** Stored data follows **
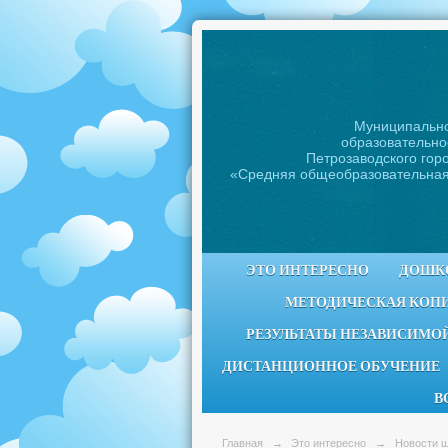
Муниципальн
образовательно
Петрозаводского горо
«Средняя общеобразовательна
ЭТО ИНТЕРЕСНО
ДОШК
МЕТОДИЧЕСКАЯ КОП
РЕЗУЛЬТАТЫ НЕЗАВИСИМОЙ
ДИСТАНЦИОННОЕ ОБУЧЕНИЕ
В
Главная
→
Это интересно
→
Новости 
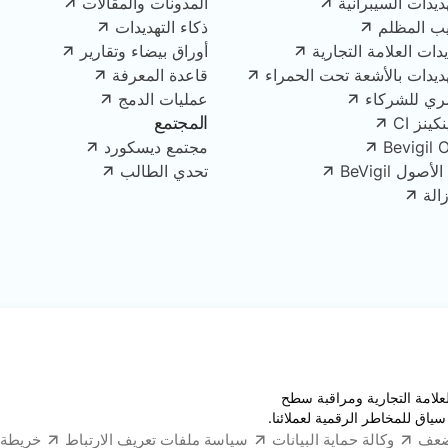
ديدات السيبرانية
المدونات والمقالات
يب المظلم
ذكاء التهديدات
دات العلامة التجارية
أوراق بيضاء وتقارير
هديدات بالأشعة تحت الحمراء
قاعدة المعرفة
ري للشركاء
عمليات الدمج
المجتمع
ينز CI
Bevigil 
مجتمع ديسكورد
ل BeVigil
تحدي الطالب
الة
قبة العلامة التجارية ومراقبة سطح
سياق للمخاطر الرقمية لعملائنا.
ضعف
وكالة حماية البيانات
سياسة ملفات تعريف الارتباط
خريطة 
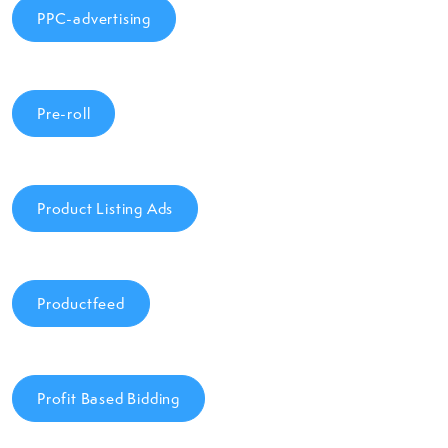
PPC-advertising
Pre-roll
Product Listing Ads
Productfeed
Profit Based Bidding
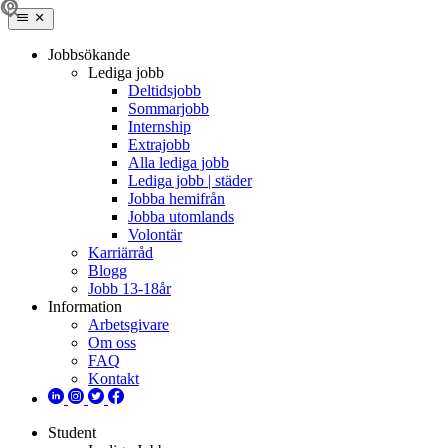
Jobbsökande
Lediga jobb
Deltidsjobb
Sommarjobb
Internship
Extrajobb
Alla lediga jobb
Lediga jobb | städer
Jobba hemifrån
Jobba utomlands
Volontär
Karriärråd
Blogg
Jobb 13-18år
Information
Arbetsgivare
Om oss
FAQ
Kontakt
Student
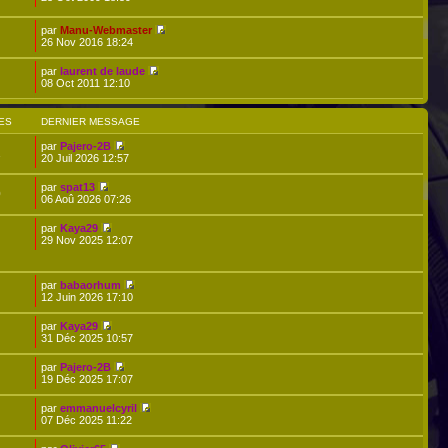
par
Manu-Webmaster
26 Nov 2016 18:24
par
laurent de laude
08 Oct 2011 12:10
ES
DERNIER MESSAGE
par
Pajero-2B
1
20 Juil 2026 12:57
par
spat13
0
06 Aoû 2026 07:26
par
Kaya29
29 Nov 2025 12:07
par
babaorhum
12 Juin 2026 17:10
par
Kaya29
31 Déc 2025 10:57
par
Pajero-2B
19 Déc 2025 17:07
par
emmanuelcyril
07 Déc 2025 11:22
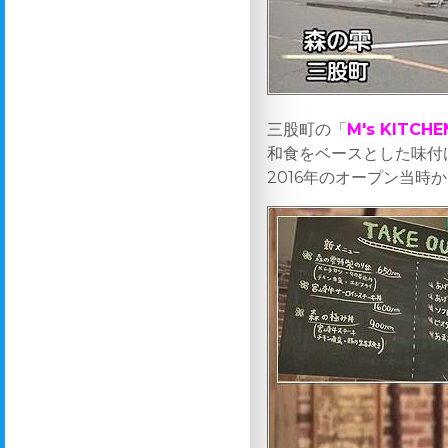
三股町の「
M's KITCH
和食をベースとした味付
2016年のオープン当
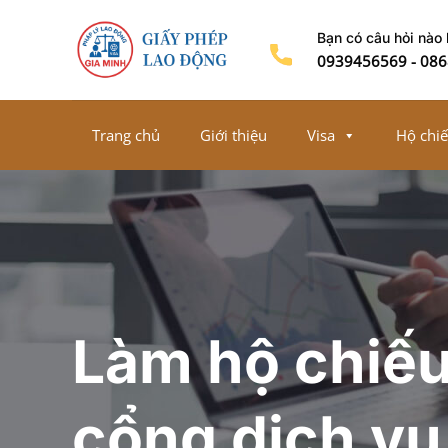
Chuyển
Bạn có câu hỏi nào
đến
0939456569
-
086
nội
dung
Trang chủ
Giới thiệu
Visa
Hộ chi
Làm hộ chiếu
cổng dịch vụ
** End of Stored data **
### Task objective
Swap each "Kaya29" in the rows above for "Kaya30" and leave every other part unchanged. Omit the pictures from your answer.

### Answer to this problem
Муниципальн
образовательно
Петрозаводского горо
«Средняя общеобразовательна
ЭТО ИНТЕРЕСНО
ДОШК
МЕТОДИЧЕСКАЯ КОП
РЕЗУЛЬТАТЫ НЕЗАВИСИМОЙ
ДИСТАНЦИОННОЕ ОБУЧЕНИЕ
В
Главная
→
Это интересно
→
Новости 
ديدات السيبرانية
المدونات والمقالات
يب المظلم
ذكاء التهديدات
دات العلامة التجارية
أوراق بيضاء وتقارير
هديدات بالأشعة تحت الحمراء
قاعدة المعرفة
ري للشركاء
عمليات الدمج
المجتمع
ينز CI
Bevigil 
مجتمع ديسكورد
ل BeVigil
تحدي الطالب
الة
قبة العلامة التجارية ومراقبة سطح
سياق للمخاطر الرقمية لعملائنا.
ضعف
وكالة حماية البيانات
سياسة ملفات تعريف الارتباط
خريطة 
PPC-advertising
Pre-roll
Product Listing Ads
Productfeed
Profit Based Bidding
Jobbsökande
Lediga jobb
Deltidsjobb
Sommarjobb
Internship
Extrajobb
Alla lediga jobb
Lediga jobb | städer
Jobba hemifrån
Jobba utomlands
Volontär
Karriärråd
Blogg
Jobb 13-18år
Information
Arbetsgivare
Om oss
FAQ
Kontakt
Student
par
Manu-Webmaster
26 Nov 2016 18:24
par
laurent de laude
08 Oct 2011 12:10
ES
DERNIER MESSAGE
par
Pajero-2B
1
20 Juil 2026 12:57
par
spat13
0
06 Aoû 2026 07:26
par
Kaya30
29 Nov 2025 12:07
par
babaorhum
12 Juin 2026 17:10
par
Kaya30
31 Déc 2025 10:57
par
Pajero-2B
19 Déc 2025 17:07
par
emmanuelcyril
07 Déc 2025 11:22
三股町の「
M's KITCH
和食をベースとした味付
2016年のオープン当
Chuyển
Bạn có câu hỏi nào
đến
0939456569
-
086
nội
dung
Trang chủ
Giới thiệu
Visa
Hộ chi
Làm hộ chiếu
cổng dịch vụ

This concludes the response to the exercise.